__TRECHO DO TEXTO__
━━━
Qualquer banco de investimento, qualquer operação em negócio, está sujeito a risco de mercado. Capitalismo é risco. Então, pretender ser capaz de prever todas as circunstâncias é algo impossível em qualquer lugar, em qualquer... Se nós olharmos a banca privada, banca pública, o que eu posso dizer é o seguinte: o resultado final disso, se nós tomarmos todas as experiências, é amplamente positivo.

No portfólio do BNDES, por meio do BNDESPar, as empresas grandes, consolidadas, estão lá nesse portfólio. Em tese, algumas não precisam mais do apoio do governo porque já são muito grandes. Por exemplo, JBS, ou outras. Há planos de eventualmente rever essa carteira de participações?
Essa carteira é revista toda hora.

Mas qual é a política?
A política é desinvestir nas empresas e ativos maduros, mas fazendo isso na hora certa. Então, você há de convir, Fernando, que em um ano muito ruim, como foi ano passado até recentemente, com a Bolsa muito depreciada, superdescontada, além do que devia, na minha opinião, nós não podemos vender. Esse processo tem que ser feito organizadamente, inclusive para as posições maiores, porque ali esse é um processo que precisa ser feito no momento certo feito para produzir...
━━━
__DADOS FORNECIDOS__
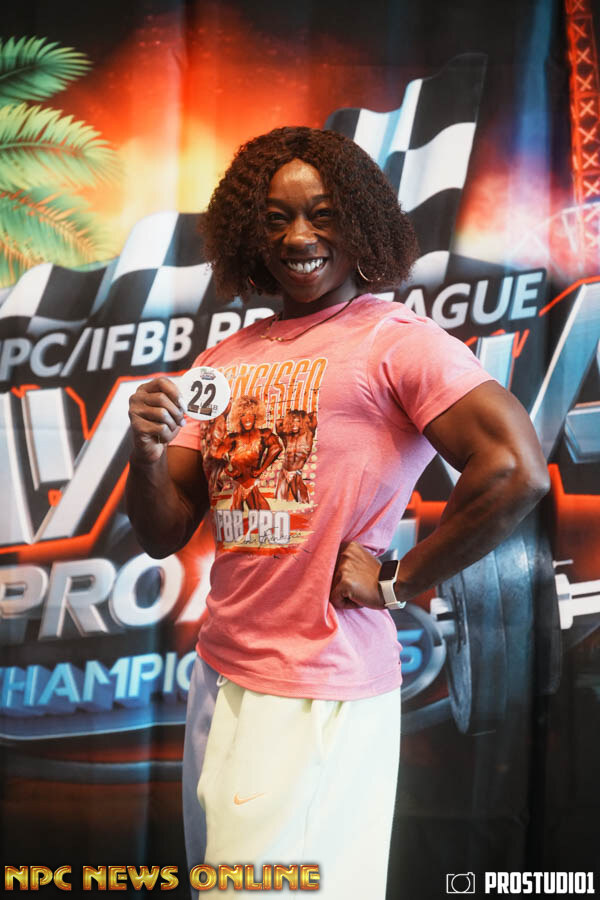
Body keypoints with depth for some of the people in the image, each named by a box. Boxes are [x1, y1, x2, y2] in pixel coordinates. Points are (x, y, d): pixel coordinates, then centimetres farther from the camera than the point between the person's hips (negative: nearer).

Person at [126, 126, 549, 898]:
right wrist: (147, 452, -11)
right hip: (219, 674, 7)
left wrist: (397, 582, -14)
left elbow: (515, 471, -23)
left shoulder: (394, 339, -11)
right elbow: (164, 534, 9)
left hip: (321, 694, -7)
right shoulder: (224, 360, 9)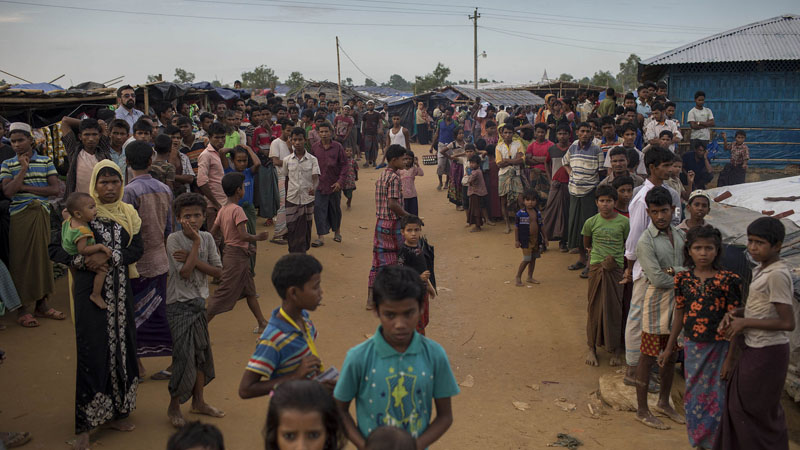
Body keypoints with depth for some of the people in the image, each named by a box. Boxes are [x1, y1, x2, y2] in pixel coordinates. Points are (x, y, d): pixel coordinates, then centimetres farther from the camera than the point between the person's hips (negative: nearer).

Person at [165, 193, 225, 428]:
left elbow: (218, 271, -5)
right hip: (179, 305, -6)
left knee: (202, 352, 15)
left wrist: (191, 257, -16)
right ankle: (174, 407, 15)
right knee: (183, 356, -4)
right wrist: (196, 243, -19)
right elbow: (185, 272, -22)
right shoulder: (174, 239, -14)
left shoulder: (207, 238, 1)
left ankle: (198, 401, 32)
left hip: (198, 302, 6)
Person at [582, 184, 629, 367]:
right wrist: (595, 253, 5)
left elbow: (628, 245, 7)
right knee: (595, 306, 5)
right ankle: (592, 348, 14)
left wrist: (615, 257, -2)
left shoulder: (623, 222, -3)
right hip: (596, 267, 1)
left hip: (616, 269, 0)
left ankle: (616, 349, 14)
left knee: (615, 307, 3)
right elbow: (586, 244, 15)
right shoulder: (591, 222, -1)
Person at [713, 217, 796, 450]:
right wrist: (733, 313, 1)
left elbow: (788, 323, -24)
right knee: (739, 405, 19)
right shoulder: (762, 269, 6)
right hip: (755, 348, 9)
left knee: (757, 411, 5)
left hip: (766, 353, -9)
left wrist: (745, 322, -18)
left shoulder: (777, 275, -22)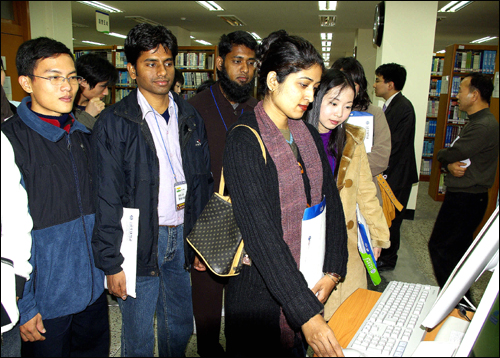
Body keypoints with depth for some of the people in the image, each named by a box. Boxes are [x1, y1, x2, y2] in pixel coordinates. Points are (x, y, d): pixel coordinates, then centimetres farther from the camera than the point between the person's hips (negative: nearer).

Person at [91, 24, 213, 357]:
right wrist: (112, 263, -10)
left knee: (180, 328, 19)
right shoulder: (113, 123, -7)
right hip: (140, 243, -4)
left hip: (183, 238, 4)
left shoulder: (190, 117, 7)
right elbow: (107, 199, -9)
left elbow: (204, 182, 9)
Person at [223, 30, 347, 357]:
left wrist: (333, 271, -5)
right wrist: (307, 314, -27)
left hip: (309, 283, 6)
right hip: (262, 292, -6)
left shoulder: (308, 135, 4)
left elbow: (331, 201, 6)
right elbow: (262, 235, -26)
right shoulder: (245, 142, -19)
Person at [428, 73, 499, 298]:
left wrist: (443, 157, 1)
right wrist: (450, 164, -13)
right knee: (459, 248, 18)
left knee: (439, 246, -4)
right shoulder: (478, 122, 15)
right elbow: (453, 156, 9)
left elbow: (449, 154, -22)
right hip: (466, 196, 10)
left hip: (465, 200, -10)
━━━
__PERGUNTAS__
**a.** Transcreva fielmente o trecho do texto sobre o BNDES que vai de "Mas qual é a" até "feito para produzir...".
**b.** Prossiga o texto sobre o BNDES a partir do ponto em que ele termina.

__RESPOSTAS DOS EXERCÍCIOS__
**a.**
Mas qual é a política?
A política é desinvestir nas empresas e ativos maduros, mas fazendo isso na hora certa. Então, você há de convir, Fernando, que em um ano muito ruim, como foi ano passado até recentemente, com a Bolsa muito depreciada, superdescontada, além do que devia, na minha opinião, nós não podemos vender. Esse processo tem que ser feito organizadamente, inclusive para as posições maiores, porque ali esse é um processo que precisa ser feito no momento certo feito para produzir...

**b.**
Claro, eu entendo. Se anunciar que vai vender aqui...
E nós temos feito isso. A BNDESPar gerou nos últimos cinco anos mais de R$ 25 bi de caixa próprio através da reciclagem de posições. Então, nós já fazemos isso. Nós vendemos as posições maduras, para investir em novos negócios.

Agora, posso inferir que, como foi um período de Bolsa com preços muito depreciados em um período recente, deve ter sido baixo o volume de reciclagem de venda de...
Mas e nos momentos de Bolsa fulgurante nós vendemos muito e reciclamos, fizemos para nos momentos ruins até comprar porque às vezes momentos ruins é momento bom de comprar. Na verdade nós temos uma política sim de reciclagem, de carteira, ao mesmo tempo uma política estratégica, porque diferentemente de um asset management de curto prazo, com a visão de longo prazo, nós temos a obrigação de ter uma visão de médio e longo prazo e ter o mínimo de paciência para o pleno desenvolvimento do negócio. Nós não podemos ter uma visão de curto prazo. Nós precisamos olhar, às vezes, 10, 15, 20 anos, dependendo do negócio. Preferentemente, se os resultados vierem mais cedo, ótimo.

Agora, olhando o que passou recentemente com os preços depreciados e olhando o que pode vir a ser uma recuperação, daí volta a rever esse portfólio eventualmente...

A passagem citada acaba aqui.